HP Acquires Firm Hostile Towards Free Software, a Microsoft Ally

Posted in Free/Libre Software, FUD, HP, Microsoft, Petitions, Security at 10:17 am by Dr. Roy Schestowitz

Summary: New article about software patents reveals that HP, under new leadership, has quietly bought a group of Microsoft allies (Fortify)

Following Hurd’s departure [1, 2, 3, 4] a former Microsoft ally was made the CEO of HP [1, 2, 3, 4] and this is important because of HP’s leading position in the desktops/servers market, not to mention all of its patents. “Every time a software patent is registered, an angel is bludgeoned to death with a shoe,” wrote “MrAlanCooper” to a former Microsoft employee. Yesterday we noticed this article about software patents in security, in which it’s mentioned that Fortify has just been acquired by HP. It’s important because Fortify too is a Microsoft ally, as we noted in [1, 2, 3, 4, 5]. The article says:

Can you patent the obvious? Apparently when it comes to software security, maybe you can. Gary McGraw explains how another party may get a patent on a technique he had a hand in inventing.

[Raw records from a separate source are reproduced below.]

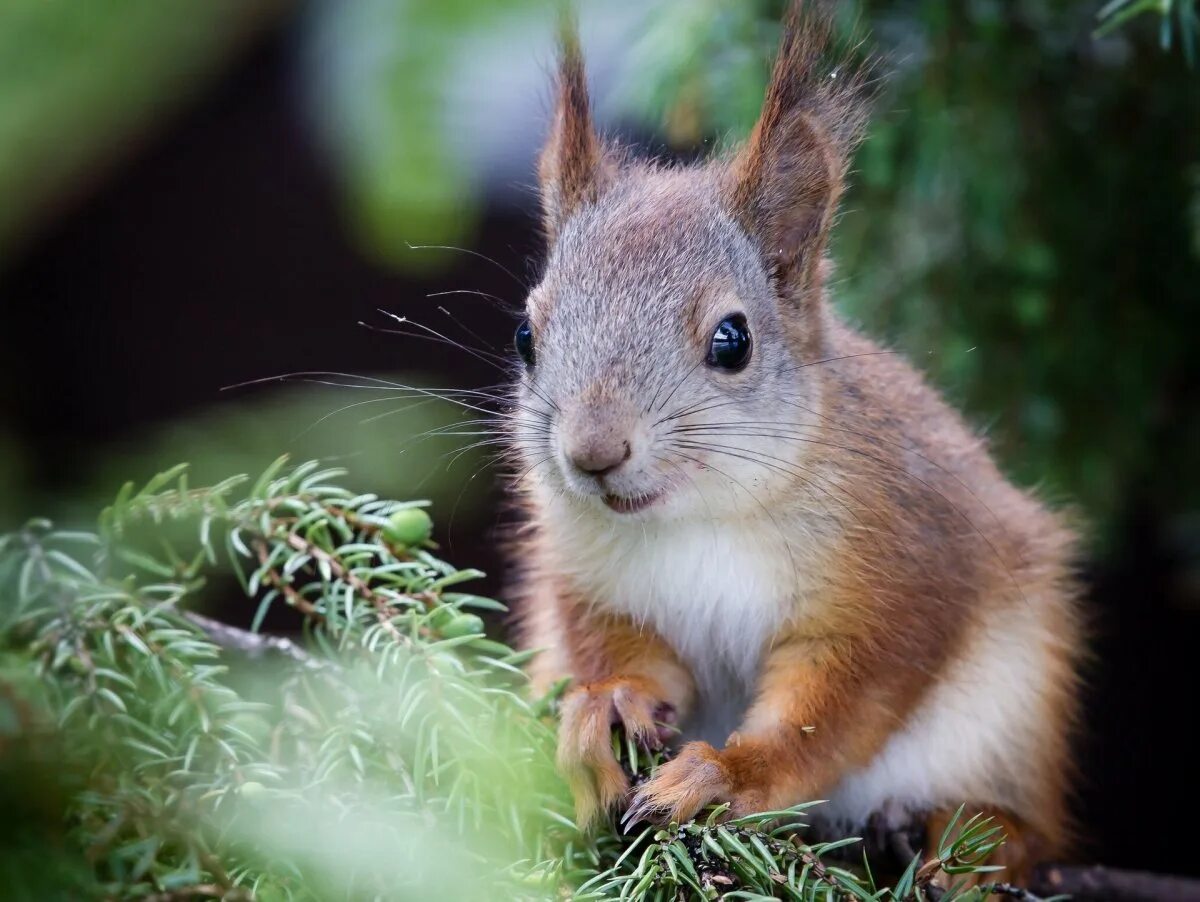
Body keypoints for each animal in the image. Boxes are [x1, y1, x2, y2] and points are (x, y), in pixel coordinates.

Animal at [504, 0, 1080, 882]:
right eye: (526, 337)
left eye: (732, 340)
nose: (593, 454)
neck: (699, 517)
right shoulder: (584, 574)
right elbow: (616, 651)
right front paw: (603, 711)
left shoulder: (899, 580)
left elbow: (832, 714)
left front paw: (724, 776)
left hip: (1014, 711)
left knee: (1035, 831)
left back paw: (972, 840)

The notion of software patents is extremely controversial. The basic idea is simple and mirrors “regular” patents. An inventor invents something and files a number of claims about the invention. The Patent Office reviews the filing and determines whether to grant a patent for the invention. Holding a patent guarantees the inventor some rights to enjoy the fruits of the invention for a fixed period of time. Not so bad if you invent the next great inside-the-peel Tomato twaddler, but a bit harder to understand in the software space.

Can you patent the obvious? Apparently when it comes to software security, maybe you can.

[...]

On to patent land. Apparently the security testing firm Cenzic believes that they deserve a patent for software fault injection. In February 2007 (a decade after our book was published) Cenzic was awarded patent number 7185232 for “fault injection methods and apparatus.” The basic claims in the patent involve injecting some faulty input into a web program (thing one) and watching for error responses (thing two). Very nice. Or maybe not. A grass roots effort to collect prior art and dispute the patent is being spearheaded on the net byEnrique A. Sanchez Montellano.

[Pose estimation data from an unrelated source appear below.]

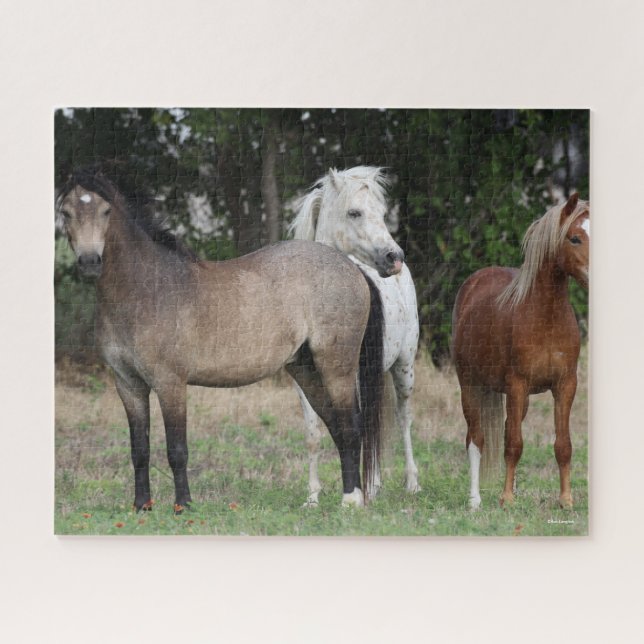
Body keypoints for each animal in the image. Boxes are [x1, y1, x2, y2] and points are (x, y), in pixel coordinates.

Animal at [57, 170, 386, 512]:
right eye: (65, 212)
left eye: (106, 211)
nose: (90, 261)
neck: (146, 290)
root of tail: (353, 268)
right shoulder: (128, 385)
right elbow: (139, 450)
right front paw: (141, 507)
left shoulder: (170, 383)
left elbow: (177, 449)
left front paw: (183, 506)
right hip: (306, 370)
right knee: (336, 427)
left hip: (336, 367)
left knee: (350, 427)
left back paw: (351, 501)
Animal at [289, 166, 420, 504]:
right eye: (354, 212)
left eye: (383, 213)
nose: (394, 257)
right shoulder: (304, 382)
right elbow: (314, 432)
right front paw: (313, 495)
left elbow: (355, 425)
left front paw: (355, 493)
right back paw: (373, 483)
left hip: (404, 368)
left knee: (403, 418)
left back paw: (410, 483)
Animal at [452, 192, 589, 510]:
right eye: (575, 238)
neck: (546, 319)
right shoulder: (516, 384)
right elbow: (514, 444)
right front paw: (507, 499)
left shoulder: (565, 385)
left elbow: (563, 445)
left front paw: (566, 500)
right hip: (470, 386)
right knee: (475, 439)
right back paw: (475, 500)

As an inventor of security technology, I am not completely opposed to the idea of software patents. In fact, we hold eight patents in various aspects of software security at Cigital (some of which are likely to be infringed upon). We like the idea of licensing our ideas and our prototypes to others. In fact, that’s exactly what happened with Fortify which was recently acquired by HP. We licensed our code scanning ideas and prototypes to Kleiner-Perkins who went on to found Fortify, build a real commercial product, and sell the heck out of it. So the notion of protecting our ideas with patents is not foreign to us.

A lot could be said about the article’s attitude w.r.t. software patents, but the news that we missed about Fortify may be important in the future. Fortify attacks Free software quite routinely, so it’s unclear why HP would want this culture to become ‘in-house’. Incidentally, considering that Hurd was fired after Microsoft had pointed out that his work on a homebrew Linux-based operating system was a major threat (c/f SEC filing), one ought to watch carefully what Apotheker does at HP. Microsoft also named Intel’s work on MeeGo as a major threat (alongside HP) and we all know what Microsoft did to Nokia [1, 2, 3, 4], harming MeeGo a great deal using entryism (a manager from BT privately told us by mail that it was probably illegal, he called it “100% corrupt”). Yesterday we wrote about the contractual obligations of Micromoles. Watch out, HP.